Pelayan datang membawa dua buku menu, namun Meylin bahkan belum membuka miliknya, matanya masih menatap pria di depannya yang kini duduk tenang, menatap pemandangan di luar jendela dengan ekspresi sulit ditebak.
"Pilih sesuai selera mu saja," ujar Byantara yang kembali menghadap ke arahnya.
Ada jarak di antara mereka, tapi bukan jarak yang membuat risih. Justru ada sesuatu yang menenangkan, seperti keheningan yang mengizinkan mereka mengenal satu sama lain tanpa kata, menurut Meylin.
Pelayan meninggalkan mereka berdua setelah mencatat pesanan. Suasana meja itu menjadi hening, hanya diisi suara musik lembut dari pengeras suara restoran dan denting sendok dari meja lain.
Meylin mencoba membuka percakapan.
“Tempatnya nyaman, ya. Ibu Anda yang memilihkannya?” tanyanya sambil tersenyum kecil.
Byantara menatapnya sebentar, lalu mengangguk singkat.
“Ya. Ibu saya yang mengatur semuanya,” jawabnya datar, kemudian menyesap air putih di depannya tanpa menatap lagi ke arah Meylin.
Senyum di bibir Meylin perlahan memudar, tapi ia berusaha tetap tenang. Ia sadar, mungkin ini hanya sifat alami pria itu, pendiam dan tidak banyak bicara.
“Kalau begitu… sepertinya Ibu Anda tahu tempat yang bagus,” ucap Meylin lagi, mencoba mencairkan suasana.
Byantara hanya mengangguk pelan, ekspresinya tetap tenang, nyaris tanpa perubahan.
Sekilas, Meylin memperhatikan sosok di depannya. Tubuh itu tegap, wajahnya tegas dengan rahang kokoh, namun sorot matanya menyimpan sesuatu. Bukan dingin karena angkuh, melainkan dingin yang lahir dari sesuatu yang lebih dalam: mungkin kesedihan, atau perasaan yang belum tuntas.
Berbeda jauh dengan pertama kali mereka bertemu dulu. Saat itu, Byantara masih kurus dan jangkung, tapi sikapnya hangat, penuh perhatian, meski mereka belum saling mengenal dekat. Mungkin kini, Byantara telah melupakan masa itu. Namun bagi Meylin, kenangan itu masih tersimpan rapi, terlalu berarti untuk dilupakan begitu saja.
Ia menunduk sejenak, menatap jemarinya sendiri yang saling menggenggam di atas meja.
Mungkin ini hanya perasaan saja. Mungkin memang begini caranya menghadapi orang baru.
“Kalau boleh tahu,” Meylin memberanikan diri lagi, “Anda suka tanaman, ya?
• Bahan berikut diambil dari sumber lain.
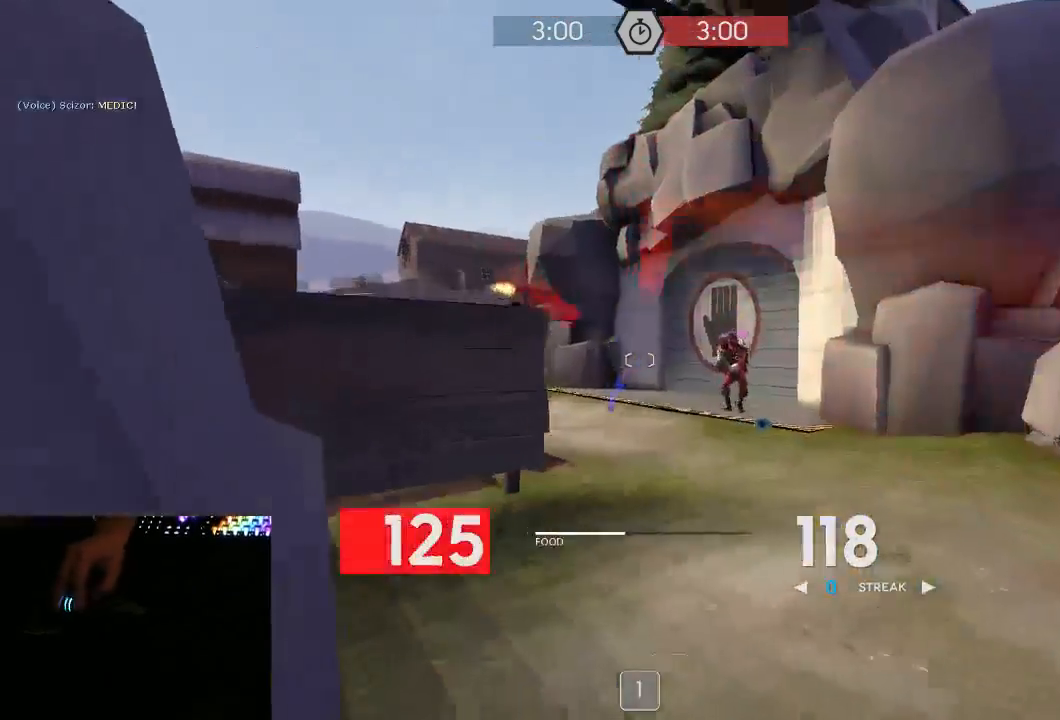
{"keys": ["w"], "mouse": ["left", "mb5"], "events": [[67, "a", "down"], [200, "a", "up"], [283, "a", "down"], [483, "a", "up"]]}
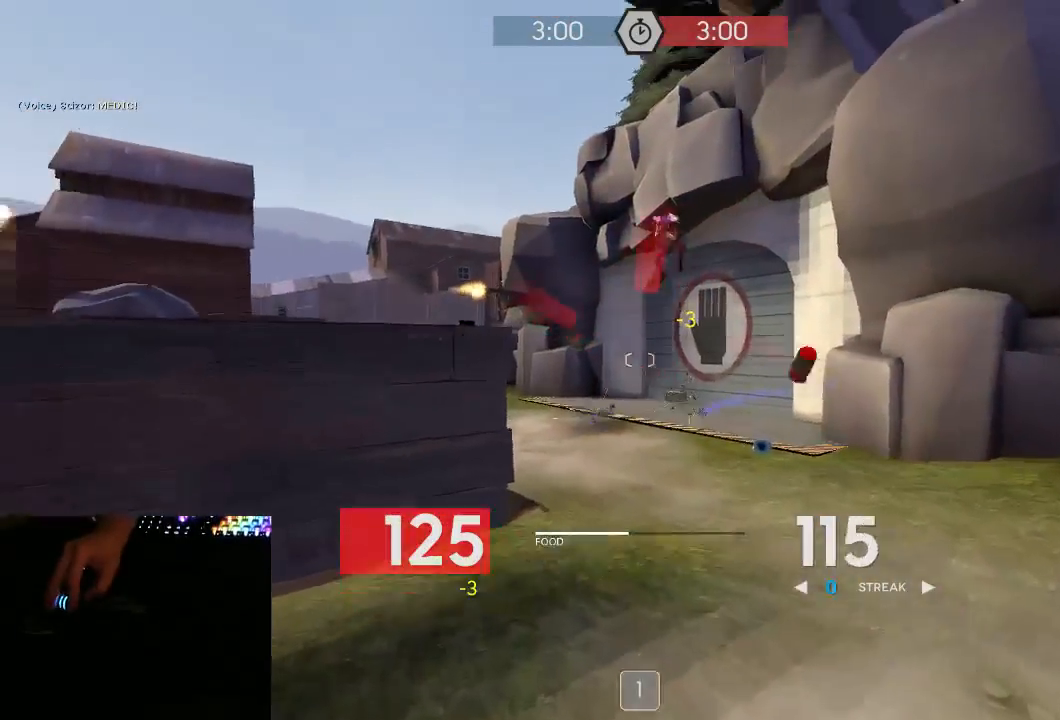
{"keys": ["d", "w"], "mouse": ["left", "mb5"], "events": [[67, "a", "down"], [200, "a", "up"], [317, "a", "down"], [383, "a", "up"], [500, "d", "down"]]}
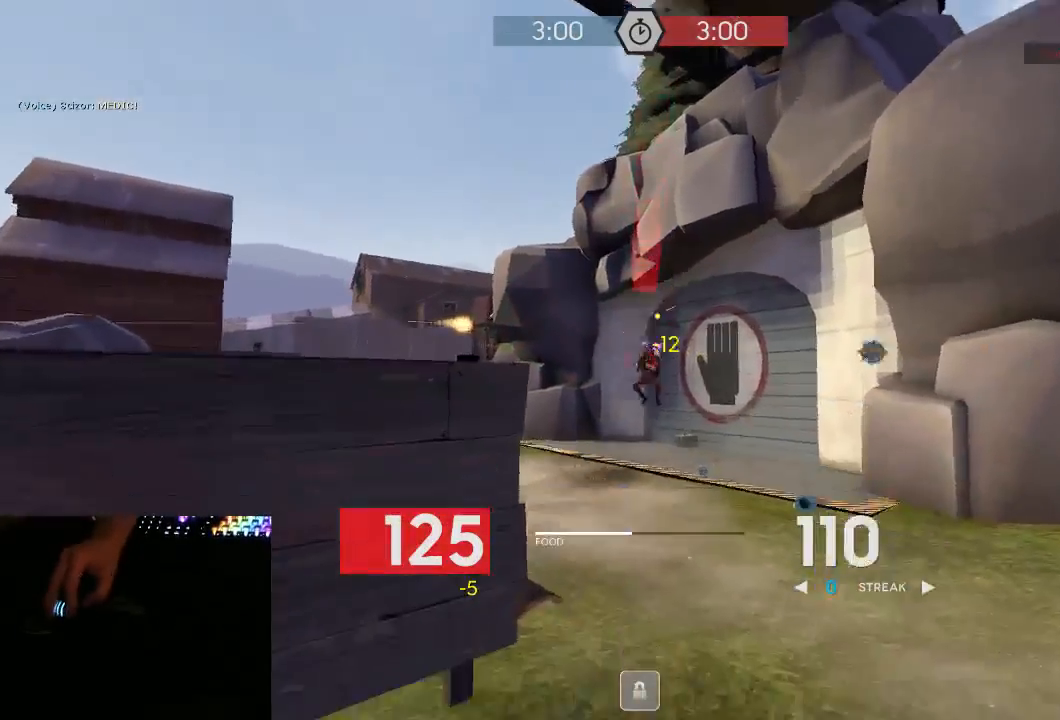
{"keys": ["d", "w"], "mouse": ["left", "mb5"], "events": [[100, "d", "up"], [167, "d", "down"], [200, "a", "down"], [200, "d", "up"], [283, "a", "up"], [483, "d", "down"]]}
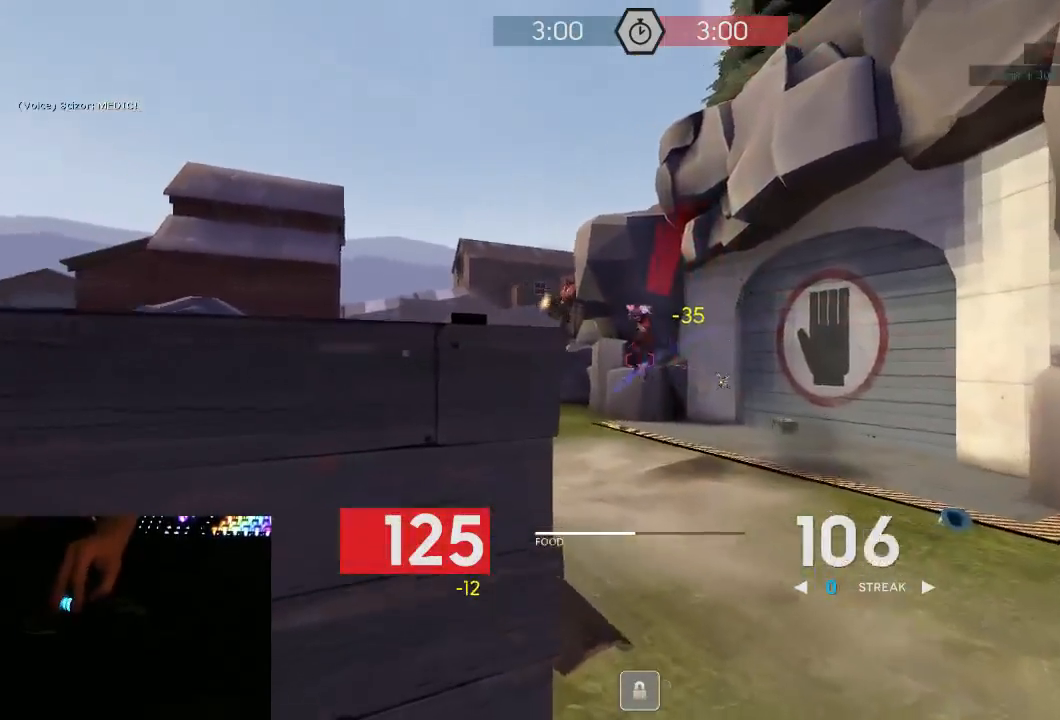
{"keys": ["a", "w"], "mouse": ["left", "mb5"], "events": [[267, "d", "up"], [300, "a", "down"], [350, "a", "up"], [383, "d", "down"], [417, "a", "down"], [450, "d", "up"]]}
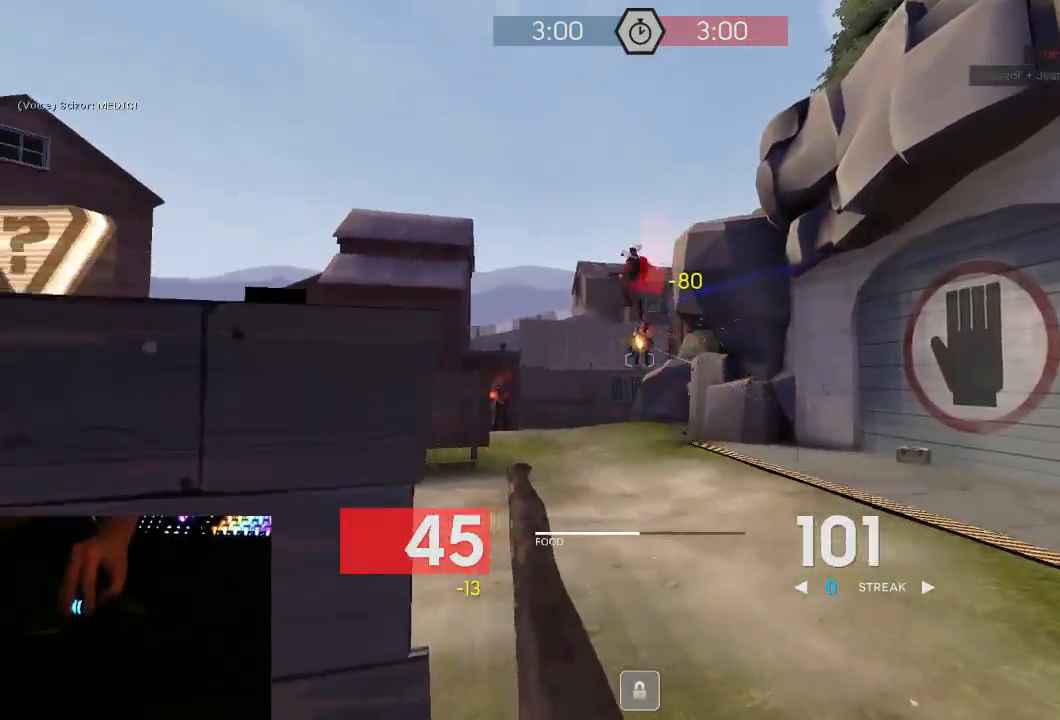
{"keys": ["d"], "mouse": ["left", "mb5"], "events": [[17, "a", "up"], [17, "d", "down"], [67, "a", "down"], [67, "w", "up"], [167, "d", "up"], [167, "mouse_right", "down"], [200, "s", "down"], [267, "a", "up"], [267, "mouse_right", "up"], [317, "d", "down"], [350, "a", "down"], [350, "d", "up"], [383, "s", "up"], [417, "a", "up"], [417, "d", "down"]]}
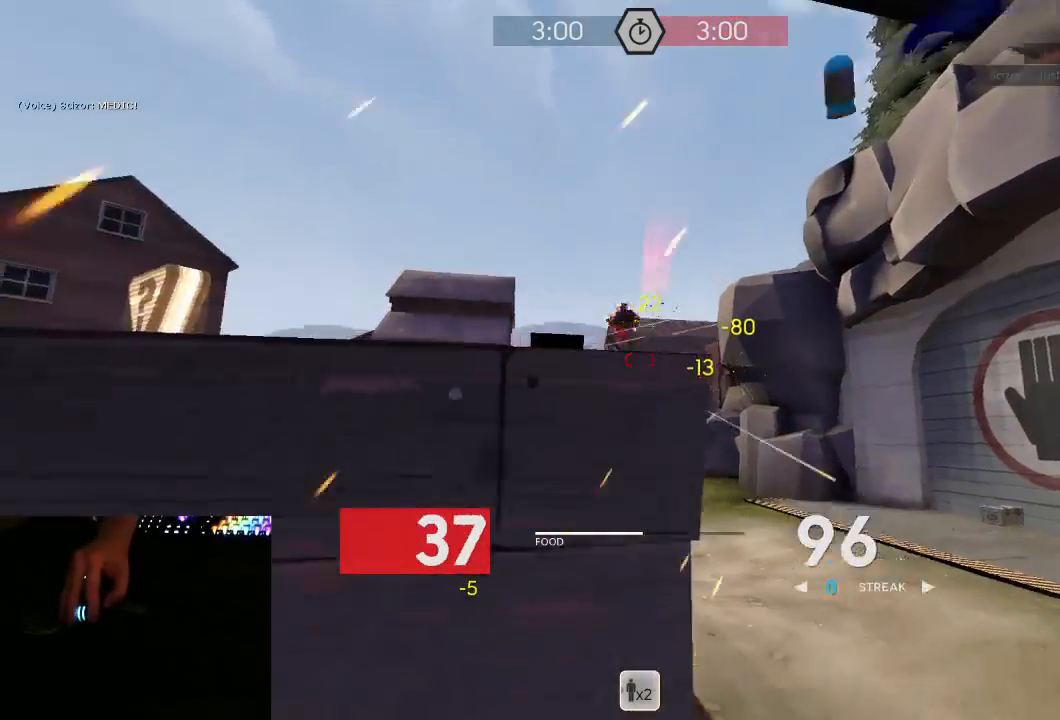
{"keys": ["a", "w"], "mouse": ["left", "mb5"], "events": [[233, "a", "down"], [233, "mouse_right", "down"], [267, "d", "up"], [383, "mouse_right", "up"], [450, "w", "down"]]}
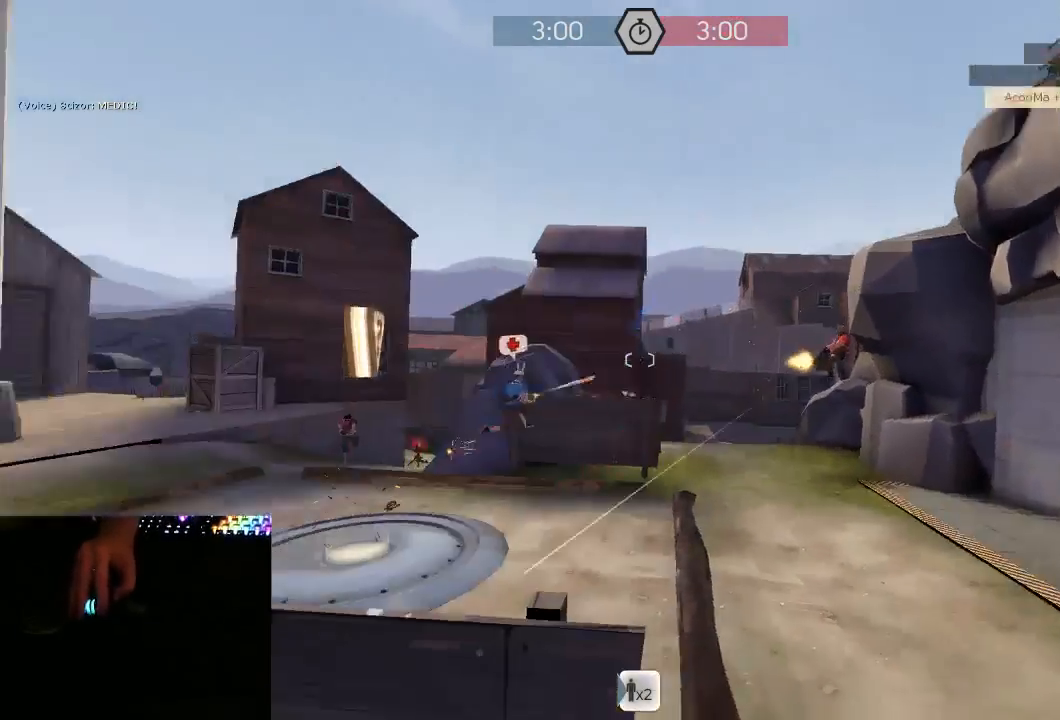
{"keys": [], "mouse": [], "events": [[167, "w", "up"], [200, "mouse_left", "up"], [200, "mouse_mb5", "up"], [267, "a", "up"]]}
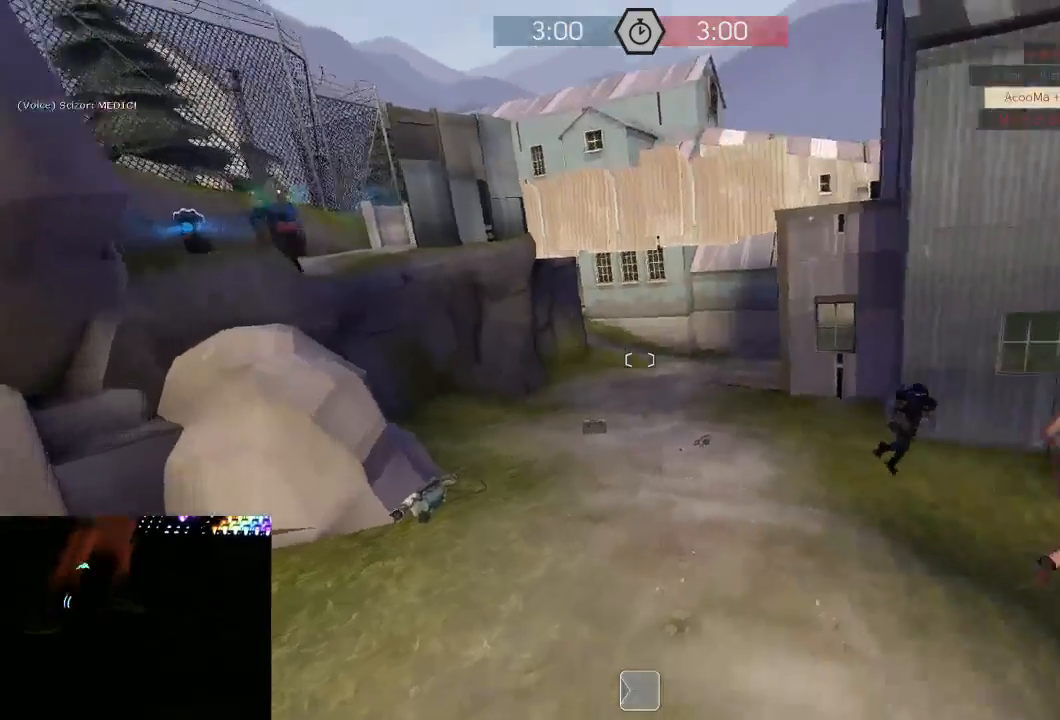
{"keys": [], "mouse": [], "events": []}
Ibu Anda bilang begitu.”
Kali ini Byantara menatapnya sedikit lebih lama. Ada kerlip kecil di matanya, tapi suaranya tetap datar saat menjawab,
“Ya, saya suka hal-hal yang… tidak terlalu banyak bicara.”
Kalimat itu menggantung di udara, seperti angin dingin yang melewati d**a Meylin pelan-pelan. Ia hanya bisa tersenyum tipis, berusaha memahami.
Dalam hati, ia berbisik, Mungkin aku harus belajar berbicara dengan diamnya.
Mereka kembali terdiam, hanya diisi oleh suara lembut pelayan yang membawa hidangan. Meylin menatap makanan di depannya tanpa benar-benar lapar, sementara di seberang, Byantara sibuk dengan pikirannya sendiri, pikirannya yang mungkin bukan tentangnya.
Dan malam itu, di bawah langit bertabur bintang yang semula terasa hangat, perlahan berubah dingin.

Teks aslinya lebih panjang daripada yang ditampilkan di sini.